Altra rivelazione dalla Quinzane des Realisateurs di Cannes, che quest’anno è stata decisamente ricca di sorprese positive, a partire dall’afgano Walf and sheep, passando per i nostrani Virzì, Giovannesi e Bellocchio, continuando con il cinema sudamericano del Poesia san fin di Alejandro Jodorowsky e culminando nel gigantesco Neruda di Pablo Larrain, Ma vie de courgette rappresenta uno splendido esempio del valore e della poesia che si possono riscontrare nel cinema di animazione, nel quale la Francia si sta dimostrando sempre più prolifica e talentuosa negli ultimi anni.

Il film, tratto dal romanzo Autobiographie d’une courgette di Gilles Paris, e diretto dallo svizzero Claude Barras, è un’opera pregevolissima, infinitamente tenera, dotata di un’anima propria capace di sprigionare un energia e un calore che arrivano dritti al cuore dello spettatore, suscitando ora commozione, ora sorrisi, con una naturalezza mirabile.

Ci troviamo davanti a uno slancio pulito, sincero, che induce facilmente la sensibilizzazione anche del più irriducibile degli imperturbabili, toccando corde essenziali e rendendole accessibili senza drammatizzare o peccare mai di banalità o facile sentimentalismo.

Nonostante l’utilizzo di diversi elementi nei quali si potrebbe riconoscere degli stereotipi, questi non appaiono mai scontati ma al contrario, nella loro essenzialità, assumono sempre un aspetto intimo e vivo, cosicché la semplicità, lungi dall’essere una pecca, diventa un valore aggiunto.

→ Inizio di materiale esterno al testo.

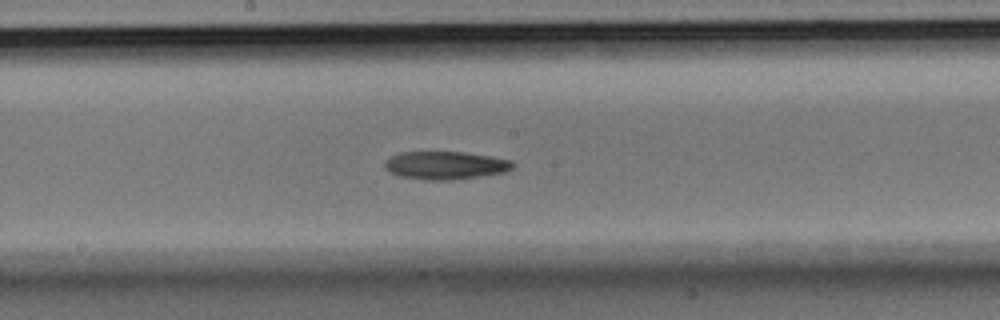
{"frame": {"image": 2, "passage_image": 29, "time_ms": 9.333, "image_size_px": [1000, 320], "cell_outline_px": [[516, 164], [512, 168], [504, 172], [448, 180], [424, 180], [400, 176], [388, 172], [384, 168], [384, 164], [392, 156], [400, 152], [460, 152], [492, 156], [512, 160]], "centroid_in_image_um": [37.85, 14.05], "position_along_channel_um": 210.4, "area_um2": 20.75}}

Coadiuvato dalla scrittura di Celine Sciamma (già regista di Tomboy e Diamante nero), Barras crea un racconto lineare, che individua in modo diretto, tutti gli aspetti più genuini e innocenti della sensibilità infantile, rendendola duttile come la plastilina dei suoi straordinari piccoli protagonisti e facendone magistralmente materia disponibile per l’emotività adulta, più strutturata e rigida, ma altrettanto avida di verità e purezza così chiare e immediate.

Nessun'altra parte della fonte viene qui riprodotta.